An evergreen shrub 8 to 12 ft high, sometimes a low tree, with downy branchlets. Leaves alternate, ovate or oval, 1 to 112 in. long, deep shining green above, very downy beneath, furnished with stipules; both the leaves and stipules are toothed. Flowers fragrant, borne on short, branching corymbs, the yellow stamens, as in A. petiolaris, giving the flower whatever beauty it possesses. A rather tender shrub, introduced from Chile about 1830. It is only hardy against a wall at Kew, and was killed or badly damaged in many gardens in the cold winters of 1961-3. It survived both at Edinburgh, however, and is 10 ft high there in a sheltered position.

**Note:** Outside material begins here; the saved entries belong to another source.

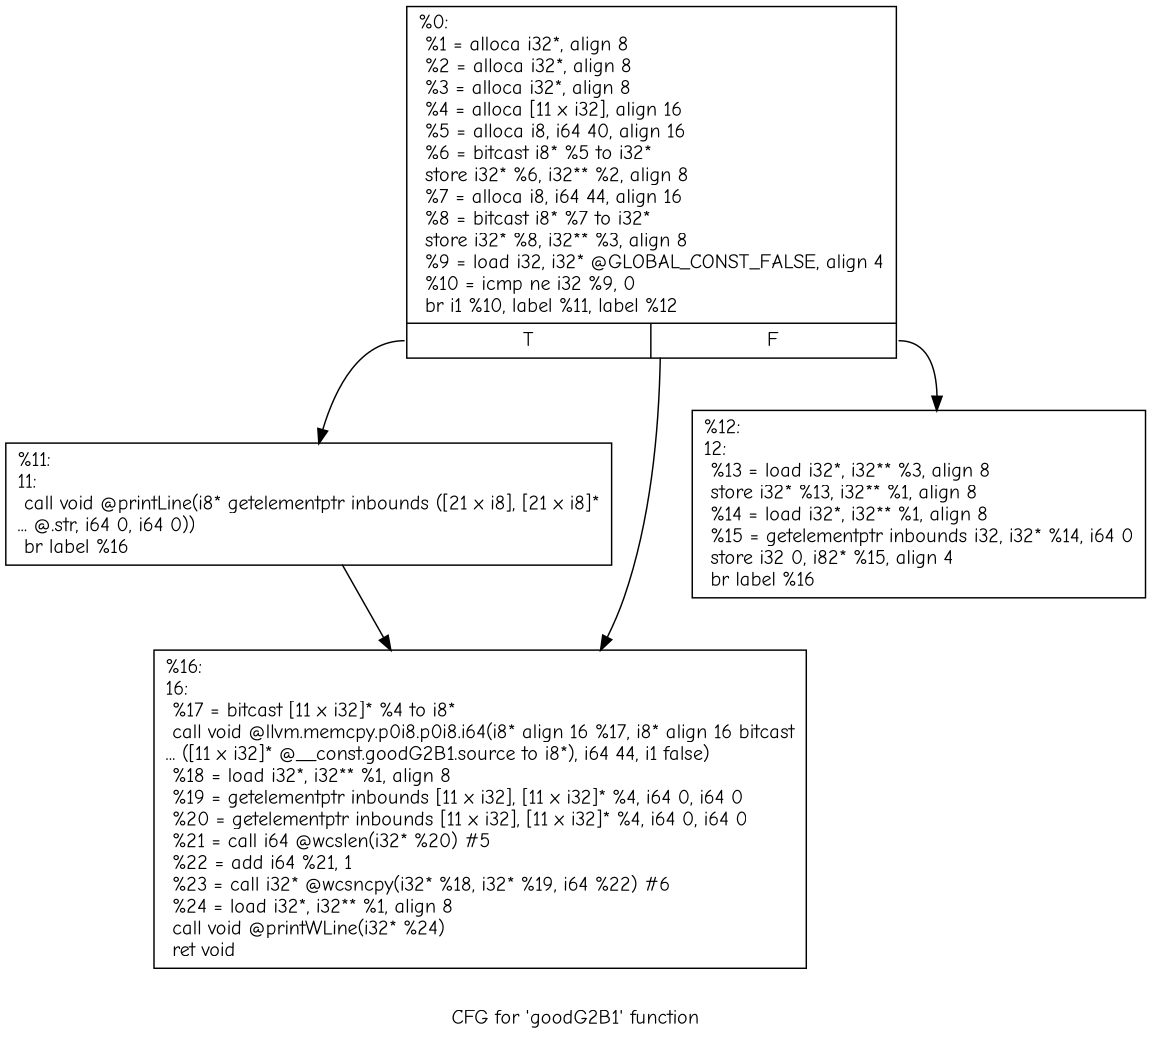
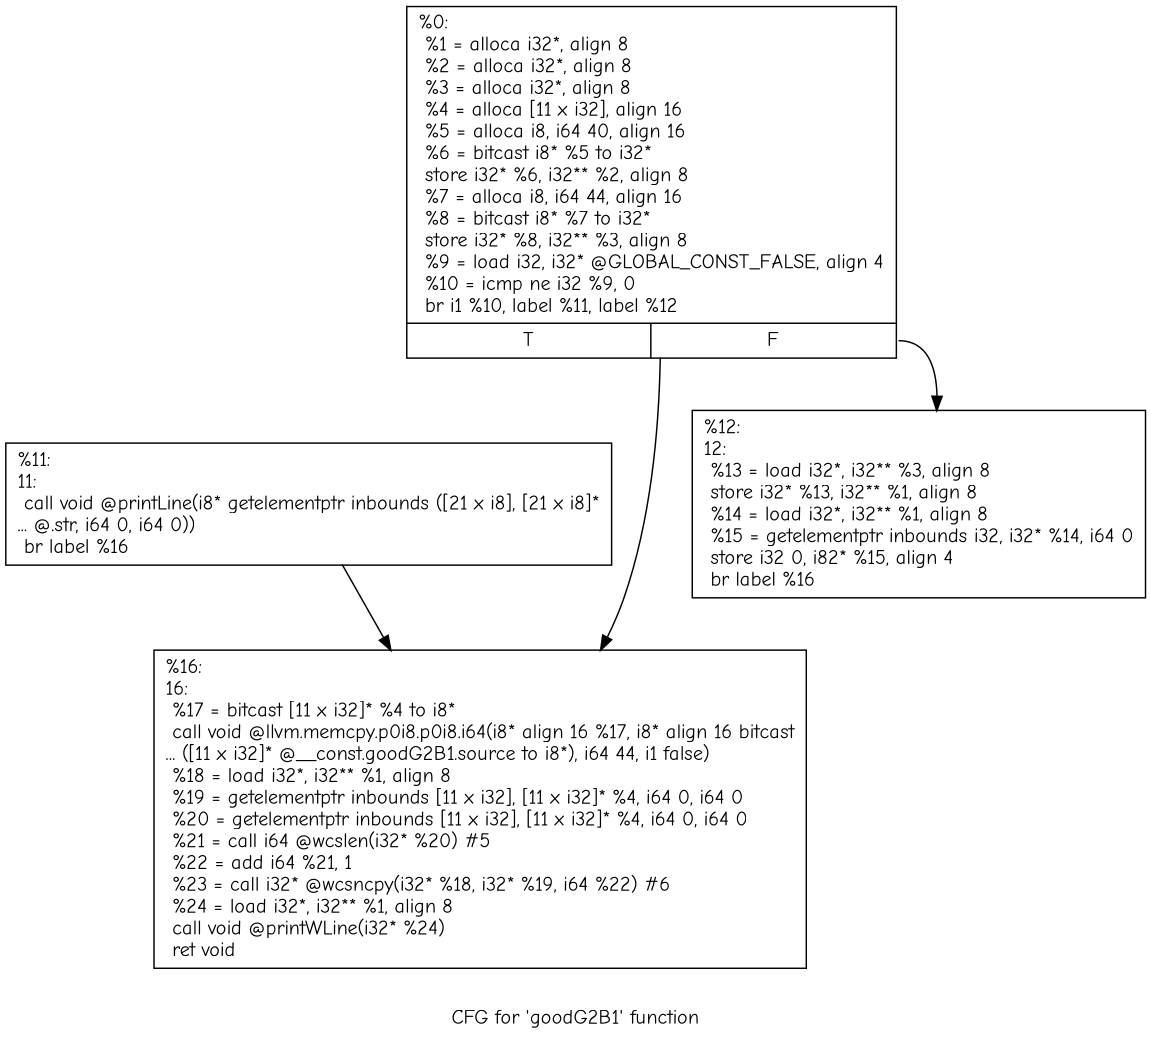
  digraph {
    fontname="Comic Neue"
    label="CFG for 'goodG2B1' function"
    node [fontname="Comic Neue" shape=record]
    edge [fontname="Comic Neue"]
    n1 [label="{%0:\l  %1 = alloca i32*, align 8\l  %2 = alloca i32*, align 8\l  %3 = alloca i32*, align 8\l  %4 = alloca [11 x i32], align 16\l  %5 = alloca i8, i64 40, align 16\l  %6 = bitcast i8* %5 to i32*\l  store i32* %6, i32** %2, align 8\l  %7 = alloca i8, i64 44, align 16\l  %8 = bitcast i8* %7 to i32*\l  store i32* %8, i32** %3, align 8\l  %9 = load i32, i32* @GLOBAL_CONST_FALSE, align 4\l  %10 = icmp ne i32 %9, 0\l  br i1 %10, label %11, label %12\l|{<s0>T|<s1>F}}"]
    n2 [label="{%11:\l11:                                               \l  call void @printLine(i8* getelementptr inbounds ([21 x i8], [21 x i8]*\l... @.str, i64 0, i64 0))\l  br label %16\l}"]
    n3 [label="{%12:\l12:                                               \l  %13 = load i32*, i32** %3, align 8\l  store i32* %13, i32** %1, align 8\l  %14 = load i32*, i32** %1, align 8\l  %15 = getelementptr inbounds i32, i32* %14, i64 0\l  store i32 0, i82* %15, align 4\l  br label %16\l}"]
    n4 [label="{%16:\l16:                                               \l  %17 = bitcast [11 x i32]* %4 to i8*\l  call void @llvm.memcpy.p0i8.p0i8.i64(i8* align 16 %17, i8* align 16 bitcast\l... ([11 x i32]* @__const.goodG2B1.source to i8*), i64 44, i1 false)\l  %18 = load i32*, i32** %1, align 8\l  %19 = getelementptr inbounds [11 x i32], [11 x i32]* %4, i64 0, i64 0\l  %20 = getelementptr inbounds [11 x i32], [11 x i32]* %4, i64 0, i64 0\l  %21 = call i64 @wcslen(i32* %20) #5\l  %22 = add i64 %21, 1\l  %23 = call i32* @wcsncpy(i32* %18, i32* %19, i64 %22) #6\l  %24 = load i32*, i32** %1, align 8\l  call void @printWLine(i32* %24)\l  ret void\l}"]
-   n1 -> n2 [tailport=s0]
    n1 -> n3 [tailport=s1]
    n1 -> n4
    n2 -> n4
  }
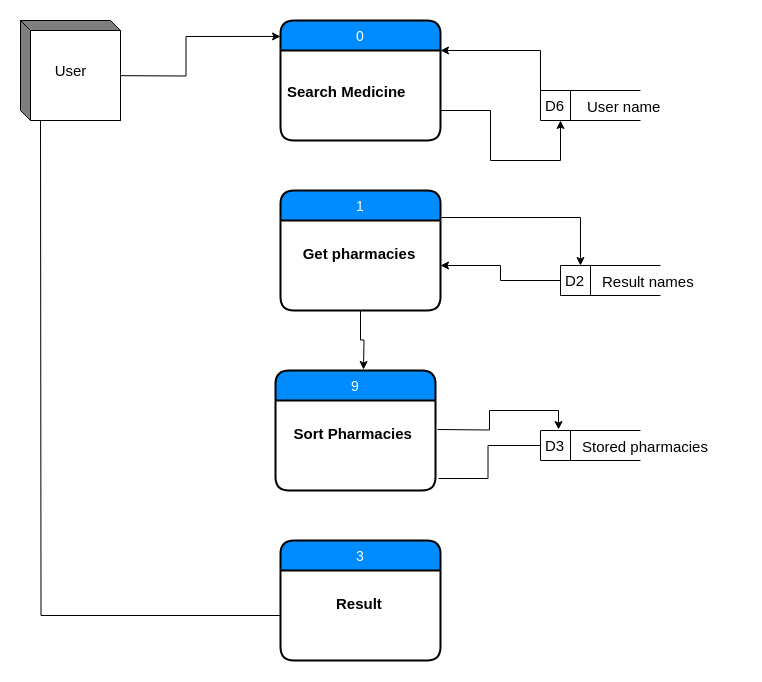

The leaves have a bitter taste.

From the Supplement (Vol. V)

A. serrata – For a note on this species by A. J. Anderson, see The Garden (Journ. R.H.S.), Vol. 102, pp. 37-8 (1977). At that time it had been growing for eight or nine years in a south-facing border in Anderson’s garden at Englefield Green, Surrey. He remarks that precautionary cuttings, if not needed, make excellent pot-plants.

A serrata Ruiz & Pav

This species, also a native of Chile, has been confused with the preceding. The true plant has downy branchlets like A. dentata, but the leaves are larger, not felted beneath, often nearly glabrous. The inflorescence too is very distinct, the flowers being arranged in a globose umbel borne at the end of a slender, downy stalk, up to 1{1/2} in. long.